* **Data provided**:

Content starts

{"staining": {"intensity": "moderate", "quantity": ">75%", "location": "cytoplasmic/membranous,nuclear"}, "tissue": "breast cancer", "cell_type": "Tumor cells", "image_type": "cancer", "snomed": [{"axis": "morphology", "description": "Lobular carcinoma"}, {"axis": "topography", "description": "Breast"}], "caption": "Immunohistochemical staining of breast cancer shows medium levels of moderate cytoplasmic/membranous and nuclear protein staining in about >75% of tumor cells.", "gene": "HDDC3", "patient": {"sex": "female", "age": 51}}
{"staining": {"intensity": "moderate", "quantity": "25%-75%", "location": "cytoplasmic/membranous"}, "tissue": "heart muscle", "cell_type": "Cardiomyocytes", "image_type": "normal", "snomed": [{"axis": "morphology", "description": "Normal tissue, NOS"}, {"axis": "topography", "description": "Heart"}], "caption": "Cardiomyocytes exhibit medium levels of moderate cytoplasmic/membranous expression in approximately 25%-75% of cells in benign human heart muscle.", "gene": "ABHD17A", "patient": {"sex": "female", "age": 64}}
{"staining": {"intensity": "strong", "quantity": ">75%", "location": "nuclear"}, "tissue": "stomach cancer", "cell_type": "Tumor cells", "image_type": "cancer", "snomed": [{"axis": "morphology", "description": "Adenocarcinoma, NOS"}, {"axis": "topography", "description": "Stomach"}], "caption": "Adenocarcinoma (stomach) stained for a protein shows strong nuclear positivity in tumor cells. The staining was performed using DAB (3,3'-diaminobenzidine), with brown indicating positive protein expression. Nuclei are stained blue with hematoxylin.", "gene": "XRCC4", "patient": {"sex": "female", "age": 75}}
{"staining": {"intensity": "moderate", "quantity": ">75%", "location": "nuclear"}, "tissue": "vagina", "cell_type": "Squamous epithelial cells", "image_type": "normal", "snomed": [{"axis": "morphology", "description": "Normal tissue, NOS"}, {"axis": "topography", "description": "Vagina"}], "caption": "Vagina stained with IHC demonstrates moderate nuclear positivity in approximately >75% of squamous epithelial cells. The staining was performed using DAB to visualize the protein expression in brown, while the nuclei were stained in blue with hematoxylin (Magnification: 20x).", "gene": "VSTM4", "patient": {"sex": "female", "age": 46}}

Content ends

* **What is required**: The lines above, from the first through the one containing "(stomach) stained for", must be restated word for word, with nothing added.

* **Result of the task**:
{"staining": {"intensity": "moderate", "quantity": ">75%", "location": "cytoplasmic/membranous,nuclear"}, "tissue": "breast cancer", "cell_type": "Tumor cells", "image_type": "cancer", "snomed": [{"axis": "morphology", "description": "Lobular carcinoma"}, {"axis": "topography", "description": "Breast"}], "caption": "Immunohistochemical staining of breast cancer shows medium levels of moderate cytoplasmic/membranous and nuclear protein staining in about >75% of tumor cells.", "gene": "HDDC3", "patient": {"sex": "female", "age": 51}}
{"staining": {"intensity": "moderate", "quantity": "25%-75%", "location": "cytoplasmic/membranous"}, "tissue": "heart muscle", "cell_type": "Cardiomyocytes", "image_type": "normal", "snomed": [{"axis": "morphology", "description": "Normal tissue, NOS"}, {"axis": "topography", "description": "Heart"}], "caption": "Cardiomyocytes exhibit medium levels of moderate cytoplasmic/membranous expression in approximately 25%-75% of cells in benign human heart muscle.", "gene": "ABHD17A", "patient": {"sex": "female", "age": 64}}
{"staining": {"intensity": "strong", "quantity": ">75%", "location": "nuclear"}, "tissue": "stomach cancer", "cell_type": "Tumor cells", "image_type": "cancer", "snomed": [{"axis": "morphology", "description": "Adenocarcinoma, NOS"}, {"axis": "topography", "description": "Stomach"}], "caption": "Adenocarcinoma (stomach) stained for a protein shows strong nuclear positivity in tumor cells. The staining was performed using DAB (3,3'-diaminobenzidine), with brown indicating positive protein expression. Nuclei are stained blue with hematoxylin.", "gene": "XRCC4", "patient": {"sex": "female", "age": 75}}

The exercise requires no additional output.